# Movie Review: Dogtown Redemption



## Slingshot Collective (Dec 12, 2016)

Available at www.dogtownredemption.com

Dogtown Redemption (2015) tells the story of some of the poorest of America’s poor, West Oakland’s street recyclers. It focuses on 3 such individuals and allows them to speak for themselves while capturing on film the grim realities of their day-to-day lives. It also captures their humanity, intelligence and capacity for love.

7 years in the making, Amir Soltani and Chihiro Wimbush’s first film dignifies it’s subjects without pandering to liberal sentimentalism, Christian morality or hopeless cynicism. The stories of Landon Goodwin, Hayok Kay and Jason Witt, diverse in their backgrounds but united in their determination to survive, highlight life on the lowest rung of American society as well as the callousness of those who are better off. The film also delves into the politics of gentrification, nimbyism and our culture’s pathetic reliance on police for resolving complex social problems….all hot topics as the flood of tech money washes over the East Bay and displaces longstanding communities of lesser means. The film is particularly pertinent as City of Oakland fines and restrictive ordinances shuttered Alliance Recycling in August 2016, effectively eliminating the marginal livelihoods of the people the film gives voice to. Sweeps of Oakland’s homeless encampments are happening as I type this review, the war on the urban poor is in full swing in the Bay Area with no end in sight.

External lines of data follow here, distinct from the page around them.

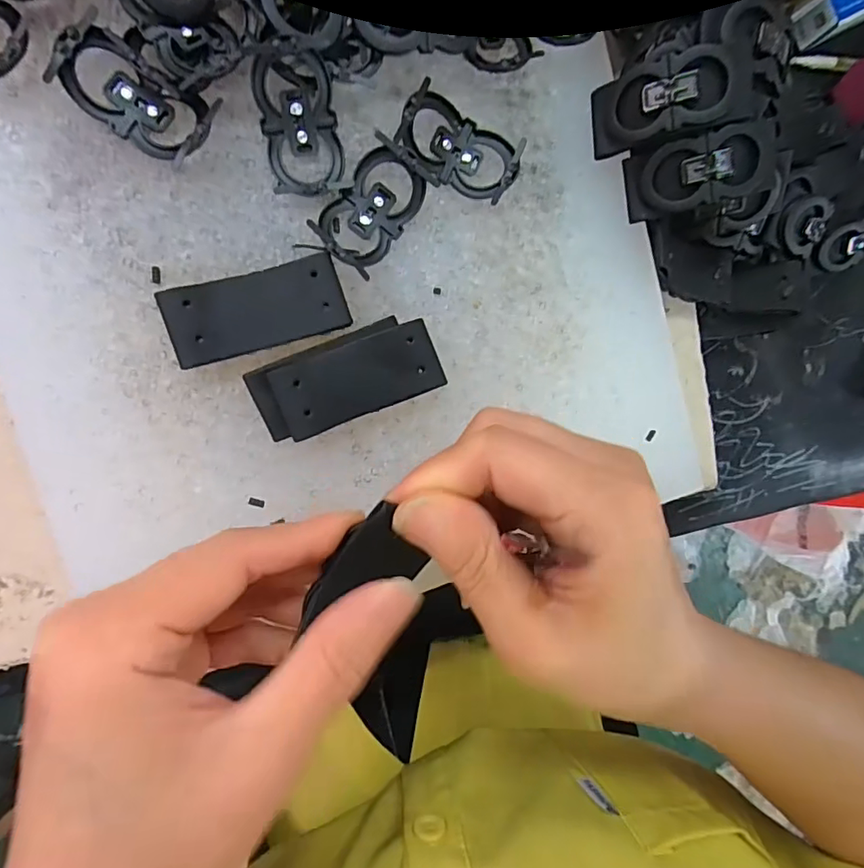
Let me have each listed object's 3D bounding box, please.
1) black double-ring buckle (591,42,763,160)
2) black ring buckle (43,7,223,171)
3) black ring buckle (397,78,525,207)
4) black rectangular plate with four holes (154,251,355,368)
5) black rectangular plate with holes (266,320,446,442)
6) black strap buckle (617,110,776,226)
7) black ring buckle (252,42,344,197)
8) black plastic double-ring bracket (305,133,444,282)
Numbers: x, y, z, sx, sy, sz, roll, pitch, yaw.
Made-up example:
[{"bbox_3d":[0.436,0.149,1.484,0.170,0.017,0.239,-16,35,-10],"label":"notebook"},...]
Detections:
[{"bbox_3d":[0.094,-0.131,0.207,0.059,0.016,0.027,-4,94,23],"label":"black double-ring buckle"},{"bbox_3d":[-0.098,-0.113,0.176,0.043,0.012,0.027,33,85,-15],"label":"black ring buckle"},{"bbox_3d":[0.011,-0.111,0.205,0.047,0.013,0.027,26,87,-15],"label":"black ring buckle"},{"bbox_3d":[-0.061,-0.044,0.187,0.059,0.012,0.026,-19,98,-13],"label":"black rectangular plate with four holes"},{"bbox_3d":[-0.026,-0.020,0.193,0.059,0.004,0.026,-22,104,-12],"label":"black rectangular plate with holes"},{"bbox_3d":[0.109,-0.107,0.215,0.056,0.017,0.027,-10,95,19],"label":"black strap buckle"},{"bbox_3d":[-0.047,-0.111,0.189,0.026,0.011,0.046,-12,114,-12],"label":"black ring buckle"},{"bbox_3d":[-0.022,-0.084,0.197,0.027,0.013,0.048,37,84,-15],"label":"black plastic double-ring bracket"}]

The Yuppie new comers of West Oakland and the City Council come off rather poorly in this story but the filmmakers make no claim to easy answers and allow the viewer to experience that unease, a tiny taste of what film’s subjects endure on a daily basis. I recommend you see this movie if you can.

(d. o.)

http://slingshot.tao.ca/?p=116112


----------



## Deleted member 125 (Dec 12, 2016)

damn the video on the website looks like its pretty legit. at first it reminded me of the "carts of darkness" video made by a canadian film maker with a pretty close concept, except this seems a bit more gritty and carts of darkness is almost comical at time...what with the racing down hills and what not.

thanks for sharing!


----------



## landpirate (Dec 13, 2016)

Moved to art and music section


----------



## Slingshot Collective (Dec 26, 2016)

cantcureherpes said:


> damn the video on the website looks like its pretty legit. at first it reminded me of the "carts of darkness" video made by a canadian film maker with a pretty close concept, except this seems a bit more gritty and carts of darkness is almost comical at time...what with the racing down hills and what not.
> 
> thanks for sharing!


Oh cool, Carts of Darkness looks rad! We're showing Dogtown Redemption at our office next month and I'll propose we watch Carts of Darkness also. The trailer was good and it looks like the whole movie is on the youtube. Thanks for the tip!


----------



## Slingshot Collective (Dec 26, 2016)

landpirate said:


> Moved to art and music section


Okay, thanks! I almost posted the trailer in the library, but was worried about its low traffic. I felt like maybe I was posting in the wrong place, I guess this makes more sense.


----------